In a few moments, I can see the ransom note appear on my victim PC's desktop.

As if that wasn't enough, the malware was kind of enough to change my desktop to include the ransom note as well.

This is all well and good, and you would certainly be aware you have a problem, but what was captured on the wire and on the host.  Let's start with the network traffic.

The first thing we see is an HTTP GET to the compromised site.  

We can see it is likely a Wordpress site and that it had gzip content encoding.  If we scroll a little further down in the session, we can see a suspicious looking iframe that appears to have been injected into the page.

 In , we can see the DNS lookup and HTTP GET to 'red[.]mobilaile[.]com', which hosts malicious content.  If we look closer at the 'rxbytes' meta, we can see that the victim PC received 56,810 bytes of data.  When we have a closer look at that session, we can see the delivery of a suspicious script...

and then a suspicious Adobe Flash file.

This winds up being the exploit payload to compromise the host.  The content type of "application/x-shockwave-flash" may be something we could use in the future.

Once exploited, this brings us to   in this attack which is the delivery of the threat actor's payload.  Also notice the 'rxbytes' of 254,598 bytes.
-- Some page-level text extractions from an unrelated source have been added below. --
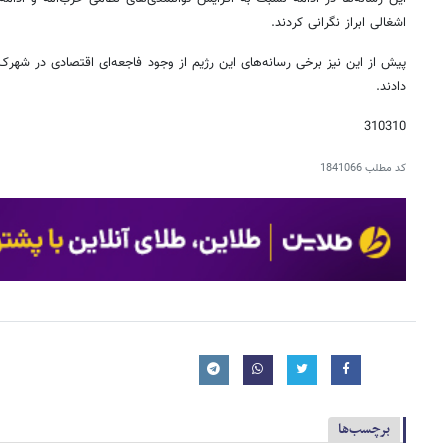
اشغالی ابراز نگرانی کردند.
پیش از این نیز برخی رسانه‌های این رژیم از وجود فاجعه‌ای اقتصادی در شهر
دادند.
310310
کد مطلب
1841066
برچسب‌ها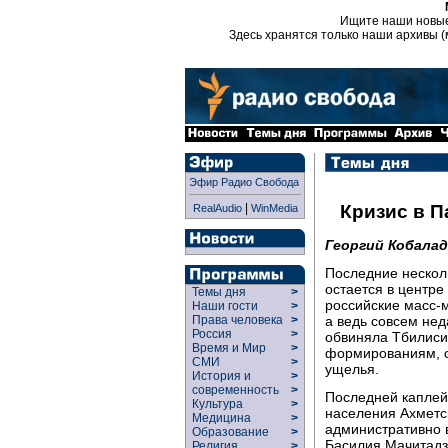
Ищите наши новы
Здесь хранятся только наши архивы (
Эфир Радио Свобода
|
Кризис в 
RealAudio
WinMedia
Георгий Кобалад
Последние нескол
остается в центре
Темы дня
>
российские масс-
Наши гости
>
а ведь совсем нед
Права человека
>
Россия
>
обвиняла Тбилиси
Время и Мир
>
формированиям, о
СМИ
>
ущелья.
История и
>
современность
>
Последней каплей
Культура
>
населения Ахметск
Медицина
>
административно 
Образование
>
Басилия Мачитадзе
Религия
>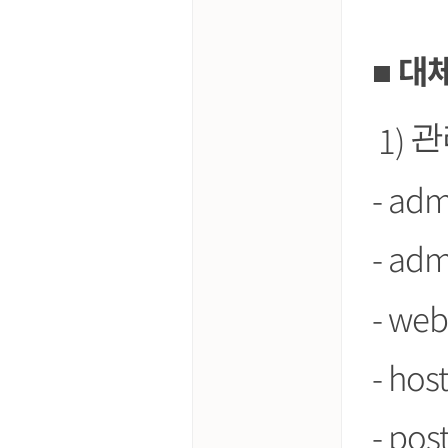
대체
■
1)
관
- ad
- ad
- we
- ho
- po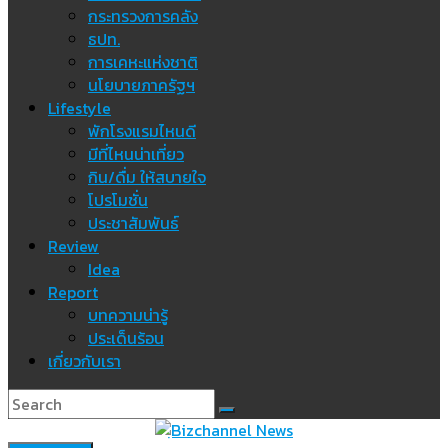
กระทรวงการคลัง
ธปท.
การเคหะแห่งชาติ
นโยบายภาครัฐฯ
Lifestyle
พักโรงแรมไหนดี
มีที่ไหนน่าเที่ยว
กิน/ดื่ม ให้สบายใจ
โปรโมชั่น
ประชาสัมพันธ์
Review
Idea
Report
บทความน่ารู้
ประเด็นร้อน
เกี่ยวกับเรา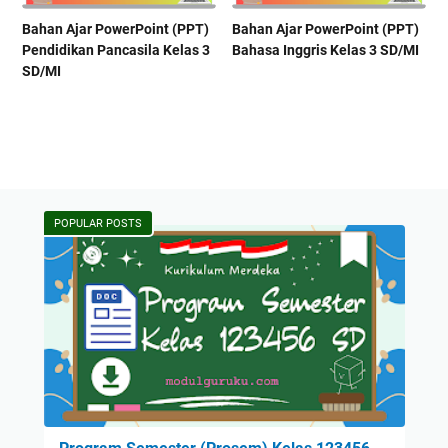
Bahan Ajar PowerPoint (PPT)
Bahan Ajar PowerPoint (PPT)
Pendidikan Pancasila Kelas 3
Bahasa Inggris Kelas 3 SD/MI
SD/MI
POPULAR POSTS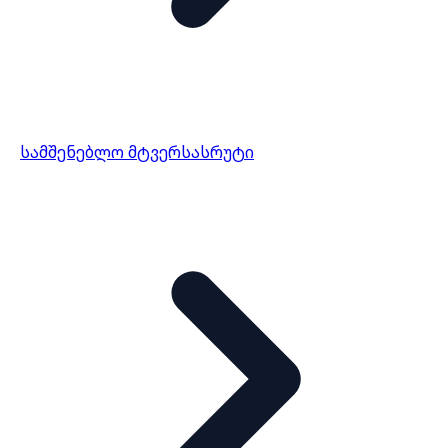
სამშენებლო მტვერსასრუტი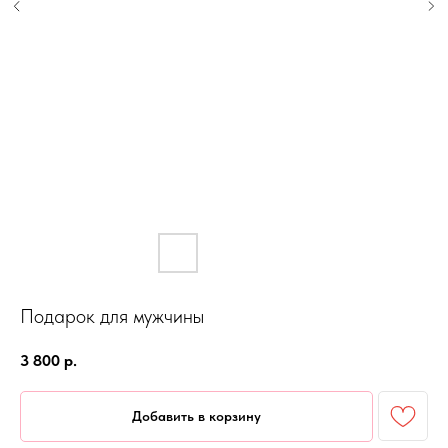
Подарок для мужчины
3 800
р.
Добавить в корзину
Also important is the content-type of "application/x-msdownload".  You will notice that there doesn't appear to be an MZ file header in this session.  That is because this malicious binary is using RC4 encryption and will be decrypted on the host just in time to do it's real purpose.

Lastly, we see several UDP attempts to some IP ranges on port 6892.

This essentially concludes the network activity of this malicious code.  Lets look at what happened on the endpoint itself.

First, we see the Internet Explorer process (iexplore.exe) create a process for cmd.exe.  The Target Command Line shows us it is executing an 'echo' followed by what looks to be a loop.

Next, we see the Windows Scripting Host (wscript.exe) writing to an executable named 'rad9612F.tmp.exe' as it was executing a script.  Furthermore, it was retrieving the file from 'red[.]mobilaile[.]com' which we saw in the network section step 3.  The file was RC4 encrypted.  The script below uses the key "gexywoaxor" to decrypt the file on the host.

Next, we see cmd.exe creating the 'rad9612F.tmp.exe' process.  As it is doing this, the 'rad9612F.tmp.exe' process also writes to 'System.dll'.  This file is located at "C:\Users\analyst\AppData\Local\Temp\nslC925.tmp\" on the endpoint.

This could be something of interest and we can ask RSA Netwitness Endpoint (ECAT) to retrieve that file for us so that we can conduct additional analysis.  We could even blacklist the file hash and then identify any other system that might have it.

In step 4, we can see that wscript is run again, this time creating the file 'rad29123.tmp.exe' and placing it in the "C:\Users\analyst\AppData\Local\Temp\" directory.

Step 5 is crucial as now the "rad29123.tmp.exe' module is calling cmd.exe to execute the Windows Management Instrumentation Command-line (wmic).  It does this so that it can run 'wmic.exe  shadowcopy delete'. This would delete any volume shadow copies on the host to prevent the victim from being able to restore files.

At this point, the system is compromised and data is lost.  Step 6 shows the calling of the mshta.exe process to launch the ransomware note and step 7 shows the processes being stopped with the taskkill command.  Eventually, rad9612F.tmp.exe' deletes itself.

There were several Instant Indicators of Compromise (IIOC's) that were part of this and could be useful for future investigations.

One thing about ransomware is that it is noisy.  There isn't much that is stealthy about it.  It wants you to know you have been compromised so that you would pay the ransom to get the decryption tool and recover your data.  This activity can be detected with network and endpoint indicators.  ESA can also help as we can string some different network indicators together across multiple sessions.

One custom ESA rule to help detect possible flash exploitation is as follows:

flash_to_download

This rule looks for content-type 'application/x-shockwave-flash' followed by content-type 'application/x-msdownload' within 15 seconds for the same source IP.  If your environment is capturing in front of a web proxy, you may be able to partition by 'orig_ip', which would be the originating IP address provided there is an x-forwarded-for header.  If there is no x-forwarded-for header available to you, contact your network and/or proxy administrators.  Just make sure the header gets removed before it leaves the perimeter firewalls.  This type of information is incredibly valuable to analysts.

This rule did require a change to how the 'content' meta key is recognized by ESA.  Normally, 'content' is listed as a string.  This means, it would only have one single value per session.  However, there could be multiple content-types in a particular network session.  Therefore, I needed to change this from a string to an array.  Doing so was relatively easy.  I simply added the 'content' meta key as an array and restarted the ESA service.

To restart the ESA service, ssh to the appliance and issue 'service rsa-esa restart'  Once restarted, 'content' was listed as an array.

Thats all for now.  Good luck out there and happy hunting.